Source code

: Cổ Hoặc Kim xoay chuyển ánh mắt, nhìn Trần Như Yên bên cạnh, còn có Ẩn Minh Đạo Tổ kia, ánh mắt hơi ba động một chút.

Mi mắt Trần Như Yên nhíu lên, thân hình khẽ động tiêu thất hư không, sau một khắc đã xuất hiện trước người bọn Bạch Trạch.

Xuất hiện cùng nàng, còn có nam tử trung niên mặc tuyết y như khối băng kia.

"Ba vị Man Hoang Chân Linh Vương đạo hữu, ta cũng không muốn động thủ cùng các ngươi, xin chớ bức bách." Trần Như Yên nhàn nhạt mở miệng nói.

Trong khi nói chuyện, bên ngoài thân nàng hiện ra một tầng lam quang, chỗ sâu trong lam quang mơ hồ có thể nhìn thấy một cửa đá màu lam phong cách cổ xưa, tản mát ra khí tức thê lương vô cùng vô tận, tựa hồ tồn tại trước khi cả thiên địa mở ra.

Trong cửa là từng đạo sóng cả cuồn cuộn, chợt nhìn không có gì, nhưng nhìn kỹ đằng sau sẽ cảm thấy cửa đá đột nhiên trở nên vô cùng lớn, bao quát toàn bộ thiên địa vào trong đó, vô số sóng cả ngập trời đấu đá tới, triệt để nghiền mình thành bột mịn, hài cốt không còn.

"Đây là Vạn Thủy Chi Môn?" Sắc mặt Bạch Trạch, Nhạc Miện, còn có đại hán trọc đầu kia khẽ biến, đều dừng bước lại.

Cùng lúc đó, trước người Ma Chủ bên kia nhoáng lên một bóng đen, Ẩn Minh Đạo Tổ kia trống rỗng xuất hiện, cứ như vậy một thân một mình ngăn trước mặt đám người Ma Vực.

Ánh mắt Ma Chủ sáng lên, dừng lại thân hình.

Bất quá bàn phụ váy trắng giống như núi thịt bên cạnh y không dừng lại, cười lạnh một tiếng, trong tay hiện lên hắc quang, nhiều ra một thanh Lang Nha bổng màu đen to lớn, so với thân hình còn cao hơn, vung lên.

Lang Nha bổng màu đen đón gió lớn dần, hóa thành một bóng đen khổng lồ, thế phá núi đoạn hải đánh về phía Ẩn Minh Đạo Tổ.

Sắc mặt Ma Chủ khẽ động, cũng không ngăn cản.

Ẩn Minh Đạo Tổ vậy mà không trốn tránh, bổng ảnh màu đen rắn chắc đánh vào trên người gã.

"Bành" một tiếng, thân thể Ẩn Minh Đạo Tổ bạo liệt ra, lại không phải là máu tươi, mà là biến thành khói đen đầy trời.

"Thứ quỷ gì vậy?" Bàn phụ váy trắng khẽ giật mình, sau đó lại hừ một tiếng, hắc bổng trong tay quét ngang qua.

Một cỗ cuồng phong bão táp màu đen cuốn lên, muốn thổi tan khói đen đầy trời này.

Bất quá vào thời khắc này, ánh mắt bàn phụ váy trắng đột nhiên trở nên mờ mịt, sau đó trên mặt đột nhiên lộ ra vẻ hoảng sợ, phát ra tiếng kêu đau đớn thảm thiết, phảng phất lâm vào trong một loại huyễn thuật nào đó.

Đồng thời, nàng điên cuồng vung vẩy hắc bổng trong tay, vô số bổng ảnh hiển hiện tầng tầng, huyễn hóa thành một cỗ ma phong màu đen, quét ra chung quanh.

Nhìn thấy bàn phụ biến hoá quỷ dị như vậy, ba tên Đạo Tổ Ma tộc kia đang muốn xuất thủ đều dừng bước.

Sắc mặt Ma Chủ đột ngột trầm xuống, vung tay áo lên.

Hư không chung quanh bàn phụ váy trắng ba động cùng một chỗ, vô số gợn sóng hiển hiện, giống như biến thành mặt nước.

------------------------------

Problem statement - Would you please reproduce every line from the one containing "Nhìn thấy bàn" through the final line of the listing, and only those lines?

Written response -
Nhìn thấy bàn phụ biến hoá quỷ dị như vậy, ba tên Đạo Tổ Ma tộc kia đang muốn xuất thủ đều dừng bước.

Sắc mặt Ma Chủ đột ngột trầm xuống, vung tay áo lên.

Hư không chung quanh bàn phụ váy trắng ba động cùng một chỗ, vô số gợn sóng hiển hiện, giống như biến thành mặt nước.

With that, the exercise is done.